*** Entries supplied ***
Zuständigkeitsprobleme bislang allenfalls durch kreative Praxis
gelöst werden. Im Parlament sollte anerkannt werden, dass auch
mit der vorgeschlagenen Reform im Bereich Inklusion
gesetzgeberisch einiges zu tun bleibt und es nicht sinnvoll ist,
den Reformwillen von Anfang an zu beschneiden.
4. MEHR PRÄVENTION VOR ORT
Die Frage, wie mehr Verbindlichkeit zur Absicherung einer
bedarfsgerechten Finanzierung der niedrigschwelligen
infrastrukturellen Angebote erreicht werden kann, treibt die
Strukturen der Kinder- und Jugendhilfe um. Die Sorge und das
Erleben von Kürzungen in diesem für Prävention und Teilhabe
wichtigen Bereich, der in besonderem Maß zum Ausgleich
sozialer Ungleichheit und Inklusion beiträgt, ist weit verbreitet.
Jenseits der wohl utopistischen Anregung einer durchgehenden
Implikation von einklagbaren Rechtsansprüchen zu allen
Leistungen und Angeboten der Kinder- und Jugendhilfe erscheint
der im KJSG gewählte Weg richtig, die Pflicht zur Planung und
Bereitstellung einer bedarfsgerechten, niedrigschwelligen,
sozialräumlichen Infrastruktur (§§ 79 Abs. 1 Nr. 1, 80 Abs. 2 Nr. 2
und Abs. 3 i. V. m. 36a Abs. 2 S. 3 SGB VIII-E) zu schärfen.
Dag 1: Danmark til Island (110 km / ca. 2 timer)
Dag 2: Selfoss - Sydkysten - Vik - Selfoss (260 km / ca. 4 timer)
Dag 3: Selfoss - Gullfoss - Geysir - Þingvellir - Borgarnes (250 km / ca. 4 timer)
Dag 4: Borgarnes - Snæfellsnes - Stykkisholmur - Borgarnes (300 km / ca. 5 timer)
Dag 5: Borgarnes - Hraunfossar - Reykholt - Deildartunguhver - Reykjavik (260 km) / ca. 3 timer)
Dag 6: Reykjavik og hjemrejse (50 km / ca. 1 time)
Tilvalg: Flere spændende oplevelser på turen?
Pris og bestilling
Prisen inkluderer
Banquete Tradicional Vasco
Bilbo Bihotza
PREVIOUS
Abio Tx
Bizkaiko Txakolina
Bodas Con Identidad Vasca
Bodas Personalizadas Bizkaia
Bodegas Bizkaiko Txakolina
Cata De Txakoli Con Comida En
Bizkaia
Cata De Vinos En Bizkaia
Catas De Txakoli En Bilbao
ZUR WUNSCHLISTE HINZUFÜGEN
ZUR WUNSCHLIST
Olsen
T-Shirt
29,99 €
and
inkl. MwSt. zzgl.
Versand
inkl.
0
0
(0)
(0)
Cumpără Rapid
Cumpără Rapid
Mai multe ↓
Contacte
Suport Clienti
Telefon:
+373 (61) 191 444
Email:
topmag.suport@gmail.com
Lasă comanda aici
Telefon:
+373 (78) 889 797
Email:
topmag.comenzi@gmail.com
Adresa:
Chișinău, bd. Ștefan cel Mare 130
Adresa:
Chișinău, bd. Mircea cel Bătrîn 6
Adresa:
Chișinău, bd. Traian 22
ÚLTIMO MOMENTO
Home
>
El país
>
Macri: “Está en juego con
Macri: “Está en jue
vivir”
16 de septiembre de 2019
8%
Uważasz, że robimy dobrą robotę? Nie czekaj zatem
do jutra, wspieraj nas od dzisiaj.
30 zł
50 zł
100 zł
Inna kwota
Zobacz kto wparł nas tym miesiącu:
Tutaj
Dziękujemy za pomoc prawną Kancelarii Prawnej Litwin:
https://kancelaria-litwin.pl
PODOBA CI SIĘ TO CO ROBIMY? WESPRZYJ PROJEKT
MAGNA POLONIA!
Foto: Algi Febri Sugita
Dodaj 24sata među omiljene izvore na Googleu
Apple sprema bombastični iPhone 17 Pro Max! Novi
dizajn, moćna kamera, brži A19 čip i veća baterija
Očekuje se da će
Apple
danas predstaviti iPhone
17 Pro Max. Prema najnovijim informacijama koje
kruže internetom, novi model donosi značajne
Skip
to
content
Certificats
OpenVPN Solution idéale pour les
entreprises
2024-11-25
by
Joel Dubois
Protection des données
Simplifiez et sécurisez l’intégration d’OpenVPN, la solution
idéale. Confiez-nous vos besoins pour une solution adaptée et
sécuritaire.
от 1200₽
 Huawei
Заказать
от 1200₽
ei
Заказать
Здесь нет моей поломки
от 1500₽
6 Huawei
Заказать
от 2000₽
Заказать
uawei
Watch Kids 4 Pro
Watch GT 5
*** End of Entries supplied ***
- Work order
Scan the material above. Return every line containing the string "werden".

- Final answer
gelöst werden. Im Parlament sollte anerkannt werden, dass auch
infrastrukturellen Angebote erreicht werden kann, treibt die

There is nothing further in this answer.